A J Frost:
1 I shall now give my decision in the above income tax appeal from an assessment pertaining to the 1971 taxation year, wherein the Minister of National Revenue assessed the appellant on his share of profits realized on the sale of an apartment building.
2 The appeals of Murray Armel, Joseph C Goldenberg and Gordon Atlin were heard, together with this appeal, on common evidence.
3 The appellant is a barrister and solicitor carrying on the practice of law as a partner in the law firm of Atlin, Goldenberg, Cohen, Gamble & Armel. In 1967, the appellant and his law partners, for an outlay of $6,333, acquired a one-third interest in St Clair & Warren Road Construction Company, a partnership engaged in the construction of an 80-suite apartment. The cost of the building was $1,164,864. In 1971, the said building was sold at a profit of $235,281 of which $7,842.71 was the personal share of the appellant.
4 The question at issue in this appeal is one of leverage: Did the highly leveraged position of the taxpayer affect the appellant's tax status under the appropriate provisions of the Income Tax Act?
5 A taxpayer may be classified as a trader, a speculator or an investor, depending on his moves and the nature of the market in which he operates. An investor normally invests his money for security and income and the prospect of income. He may switch his investments from time to time, having regard for market conditions and the inherent strength or weakness of his individual holdings. He invests to preserve the purchasing power of his dollars, which simply means that if he is prudent he aims to make capital gains. He wants his capital to generate more capital as well as income. These are the facts of life under today's changing economic conditions.

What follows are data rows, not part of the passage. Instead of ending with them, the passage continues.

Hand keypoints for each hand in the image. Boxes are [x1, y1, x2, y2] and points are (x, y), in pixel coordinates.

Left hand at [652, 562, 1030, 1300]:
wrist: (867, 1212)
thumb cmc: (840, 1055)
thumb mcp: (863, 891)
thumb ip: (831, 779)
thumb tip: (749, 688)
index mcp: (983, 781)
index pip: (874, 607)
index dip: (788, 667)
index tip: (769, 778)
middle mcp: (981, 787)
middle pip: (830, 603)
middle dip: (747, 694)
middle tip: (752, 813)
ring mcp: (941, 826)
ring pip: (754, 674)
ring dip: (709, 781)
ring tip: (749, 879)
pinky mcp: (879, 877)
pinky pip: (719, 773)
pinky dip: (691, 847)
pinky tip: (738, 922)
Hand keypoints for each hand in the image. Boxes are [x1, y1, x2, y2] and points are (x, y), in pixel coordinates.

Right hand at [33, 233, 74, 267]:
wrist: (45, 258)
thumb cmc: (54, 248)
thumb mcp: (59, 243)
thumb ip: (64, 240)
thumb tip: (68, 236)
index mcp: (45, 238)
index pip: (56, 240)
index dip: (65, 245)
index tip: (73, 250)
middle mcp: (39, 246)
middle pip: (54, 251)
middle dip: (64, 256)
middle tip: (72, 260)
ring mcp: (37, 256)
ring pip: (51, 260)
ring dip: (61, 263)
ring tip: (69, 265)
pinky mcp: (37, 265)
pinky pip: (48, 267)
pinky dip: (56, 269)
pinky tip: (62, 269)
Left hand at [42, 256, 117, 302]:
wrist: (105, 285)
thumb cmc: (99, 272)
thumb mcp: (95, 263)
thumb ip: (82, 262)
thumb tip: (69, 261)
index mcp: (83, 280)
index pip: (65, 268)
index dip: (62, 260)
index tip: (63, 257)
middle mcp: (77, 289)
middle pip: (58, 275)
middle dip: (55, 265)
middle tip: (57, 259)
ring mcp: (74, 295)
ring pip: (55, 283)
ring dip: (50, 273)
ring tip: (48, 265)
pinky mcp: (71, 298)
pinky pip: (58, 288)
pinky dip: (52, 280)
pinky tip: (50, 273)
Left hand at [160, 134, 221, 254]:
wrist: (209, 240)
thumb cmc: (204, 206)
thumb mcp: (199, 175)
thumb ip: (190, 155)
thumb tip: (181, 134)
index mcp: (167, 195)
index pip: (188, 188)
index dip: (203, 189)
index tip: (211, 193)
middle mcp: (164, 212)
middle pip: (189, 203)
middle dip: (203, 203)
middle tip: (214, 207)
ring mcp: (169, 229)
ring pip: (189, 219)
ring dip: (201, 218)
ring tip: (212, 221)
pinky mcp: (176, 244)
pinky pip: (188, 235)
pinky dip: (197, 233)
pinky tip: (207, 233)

6 A trader usually engages in the sort of dealing which is normally carried on by those actively engaged in the particular market in which the taxpayer makes his moves. The case of Irrigation Industries Limited v Minister of National Revenue, [1962] S.C.R. 346, [1962] C.T.C. 215, 62 D.T.C. 1131, stands for the general proposition that the action must suit the market. In other words, the Board cannot properly categorize a taxpayer as a trader, investor or speculator without having regard for his activities and the criteria of the market place in which he places his bids.
7 The final category is that of the speculator. A speculator is an adventurer who often uses borrowed funds to achieve his purposes. Although the speculator may use his own funds entirely, leverage is not infrequently the hallmark of his activity or activities. Leverage exists when the profit to be realized on a large amount of money is controlled by a small deposit. Leverage is the power to push profits thereby enhancing potential gains. As in physics, the power of a lever depends on where the fulcrum is placed.
8 The appellant, a barrister who argued his own case, submitted that one of the basic principles behind the investment of funds was “to invest as little as possible to make as much as possible”. This, in my opinion, is bold business, and contrary to sound investment principles.
9 On the evidence adduced, I find that no aspect of this appeal is unfavourable to the appellant except the highly leveraged position of the partnership of over 50:1, which, in my view, characterizes the appellant's share of the profit realized from the sale of the Warren Road apartment building as a taxable gain under paragraph 139(1)(e) of the Income Tax Act.